### What you should do
Please return all the records exactly, with nothing left out.
** Information shown follows **
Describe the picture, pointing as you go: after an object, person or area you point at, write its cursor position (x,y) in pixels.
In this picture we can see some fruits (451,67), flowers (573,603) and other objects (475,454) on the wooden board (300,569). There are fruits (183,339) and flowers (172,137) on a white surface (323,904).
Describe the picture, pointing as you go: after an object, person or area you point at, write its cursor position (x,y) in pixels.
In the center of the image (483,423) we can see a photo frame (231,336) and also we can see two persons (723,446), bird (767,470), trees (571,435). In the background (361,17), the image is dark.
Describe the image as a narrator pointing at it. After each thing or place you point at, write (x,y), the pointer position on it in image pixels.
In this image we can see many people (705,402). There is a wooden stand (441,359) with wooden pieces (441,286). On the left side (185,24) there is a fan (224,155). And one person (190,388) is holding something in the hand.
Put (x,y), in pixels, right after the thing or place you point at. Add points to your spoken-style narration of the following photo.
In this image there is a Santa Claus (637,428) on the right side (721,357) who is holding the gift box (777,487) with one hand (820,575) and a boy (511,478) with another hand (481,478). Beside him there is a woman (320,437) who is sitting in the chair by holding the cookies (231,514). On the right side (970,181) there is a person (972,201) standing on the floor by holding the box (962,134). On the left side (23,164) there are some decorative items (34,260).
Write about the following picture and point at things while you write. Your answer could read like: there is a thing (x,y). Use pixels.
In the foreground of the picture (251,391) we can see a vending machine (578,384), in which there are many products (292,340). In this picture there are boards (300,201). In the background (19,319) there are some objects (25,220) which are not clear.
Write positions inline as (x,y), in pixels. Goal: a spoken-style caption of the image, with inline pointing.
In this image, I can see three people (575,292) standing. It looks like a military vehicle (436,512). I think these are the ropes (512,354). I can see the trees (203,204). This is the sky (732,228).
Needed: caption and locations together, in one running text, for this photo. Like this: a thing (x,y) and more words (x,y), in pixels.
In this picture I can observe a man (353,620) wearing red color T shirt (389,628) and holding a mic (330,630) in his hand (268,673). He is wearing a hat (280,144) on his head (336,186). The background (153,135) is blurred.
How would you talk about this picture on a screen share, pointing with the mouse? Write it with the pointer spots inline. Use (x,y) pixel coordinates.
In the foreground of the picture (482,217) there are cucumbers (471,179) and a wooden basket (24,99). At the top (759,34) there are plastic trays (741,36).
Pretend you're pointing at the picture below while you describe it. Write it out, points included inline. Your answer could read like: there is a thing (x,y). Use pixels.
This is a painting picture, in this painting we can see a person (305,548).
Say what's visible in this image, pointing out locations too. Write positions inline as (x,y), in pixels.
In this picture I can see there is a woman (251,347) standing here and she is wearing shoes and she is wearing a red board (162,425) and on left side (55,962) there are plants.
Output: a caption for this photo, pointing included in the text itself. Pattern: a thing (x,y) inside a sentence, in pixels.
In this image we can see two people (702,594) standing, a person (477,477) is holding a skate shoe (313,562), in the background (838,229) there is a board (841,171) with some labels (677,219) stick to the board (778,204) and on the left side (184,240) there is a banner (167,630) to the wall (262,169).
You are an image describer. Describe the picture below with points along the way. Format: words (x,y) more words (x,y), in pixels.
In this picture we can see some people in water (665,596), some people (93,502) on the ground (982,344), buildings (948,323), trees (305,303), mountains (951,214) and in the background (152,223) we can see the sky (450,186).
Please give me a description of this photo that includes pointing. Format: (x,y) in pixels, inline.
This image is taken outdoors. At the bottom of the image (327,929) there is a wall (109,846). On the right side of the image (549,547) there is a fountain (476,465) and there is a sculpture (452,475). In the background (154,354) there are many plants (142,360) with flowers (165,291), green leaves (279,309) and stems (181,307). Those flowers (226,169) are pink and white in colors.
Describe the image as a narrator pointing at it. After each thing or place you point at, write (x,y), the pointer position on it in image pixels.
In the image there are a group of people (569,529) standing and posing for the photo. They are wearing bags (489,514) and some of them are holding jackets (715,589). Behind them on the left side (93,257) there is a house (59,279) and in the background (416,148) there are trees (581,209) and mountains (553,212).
** End of Information shown **
### Response
Describe the picture, pointing as you go: after an object, person or area you point at, write its cursor position (x,y) in pixels.
In this picture we can see some fruits (451,67), flowers (573,603) and other objects (475,454) on the wooden board (300,569). There are fruits (183,339) and flowers (172,137) on a white surface (323,904).
Describe the picture, pointing as you go: after an object, person or area you point at, write its cursor position (x,y) in pixels.
In the center of the image (483,423) we can see a photo frame (231,336) and also we can see two persons (723,446), bird (767,470), trees (571,435). In the background (361,17), the image is dark.
Describe the image as a narrator pointing at it. After each thing or place you point at, write (x,y), the pointer position on it in image pixels.
In this image we can see many people (705,402). There is a wooden stand (441,359) with wooden pieces (441,286). On the left side (185,24) there is a fan (224,155). And one person (190,388) is holding something in the hand.
Put (x,y), in pixels, right after the thing or place you point at. Add points to your spoken-style narration of the following photo.
In this image there is a Santa Claus (637,428) on the right side (721,357) who is holding the gift box (777,487) with one hand (820,575) and a boy (511,478) with another hand (481,478). Beside him there is a woman (320,437) who is sitting in the chair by holding the cookies (231,514). On the right side (970,181) there is a person (972,201) standing on the floor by holding the box (962,134). On the left side (23,164) there are some decorative items (34,260).
Write about the following picture and point at things while you write. Your answer could read like: there is a thing (x,y). Use pixels.
In the foreground of the picture (251,391) we can see a vending machine (578,384), in which there are many products (292,340). In this picture there are boards (300,201). In the background (19,319) there are some objects (25,220) which are not clear.
Write positions inline as (x,y), in pixels. Goal: a spoken-style caption of the image, with inline pointing.
In this image, I can see three people (575,292) standing. It looks like a military vehicle (436,512). I think these are the ropes (512,354). I can see the trees (203,204). This is the sky (732,228).
Needed: caption and locations together, in one running text, for this photo. Like this: a thing (x,y) and more words (x,y), in pixels.
In this picture I can observe a man (353,620) wearing red color T shirt (389,628) and holding a mic (330,630) in his hand (268,673). He is wearing a hat (280,144) on his head (336,186). The background (153,135) is blurred.
How would you talk about this picture on a screen share, pointing with the mouse? Write it with the pointer spots inline. Use (x,y) pixel coordinates.
In the foreground of the picture (482,217) there are cucumbers (471,179) and a wooden basket (24,99). At the top (759,34) there are plastic trays (741,36).
Pretend you're pointing at the picture below while you describe it. Write it out, points included inline. Your answer could read like: there is a thing (x,y). Use pixels.
This is a painting picture, in this painting we can see a person (305,548).
Say what's visible in this image, pointing out locations too. Write positions inline as (x,y), in pixels.
In this picture I can see there is a woman (251,347) standing here and she is wearing shoes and she is wearing a red board (162,425) and on left side (55,962) there are plants.
Output: a caption for this photo, pointing included in the text itself. Pattern: a thing (x,y) inside a sentence, in pixels.
In this image we can see two people (702,594) standing, a person (477,477) is holding a skate shoe (313,562), in the background (838,229) there is a board (841,171) with some labels (677,219) stick to the board (778,204) and on the left side (184,240) there is a banner (167,630) to the wall (262,169).
You are an image describer. Describe the picture below with points along the way. Format: words (x,y) more words (x,y), in pixels.
In this picture we can see some people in water (665,596), some people (93,502) on the ground (982,344), buildings (948,323), trees (305,303), mountains (951,214) and in the background (152,223) we can see the sky (450,186).
Please give me a description of this photo that includes pointing. Format: (x,y) in pixels, inline.
This image is taken outdoors. At the bottom of the image (327,929) there is a wall (109,846). On the right side of the image (549,547) there is a fountain (476,465) and there is a sculpture (452,475). In the background (154,354) there are many plants (142,360) with flowers (165,291), green leaves (279,309) and stems (181,307). Those flowers (226,169) are pink and white in colors.
Describe the image as a narrator pointing at it. After each thing or place you point at, write (x,y), the pointer position on it in image pixels.
In the image there are a group of people (569,529) standing and posing for the photo. They are wearing bags (489,514) and some of them are holding jackets (715,589). Behind them on the left side (93,257) there is a house (59,279) and in the background (416,148) there are trees (581,209) and mountains (553,212).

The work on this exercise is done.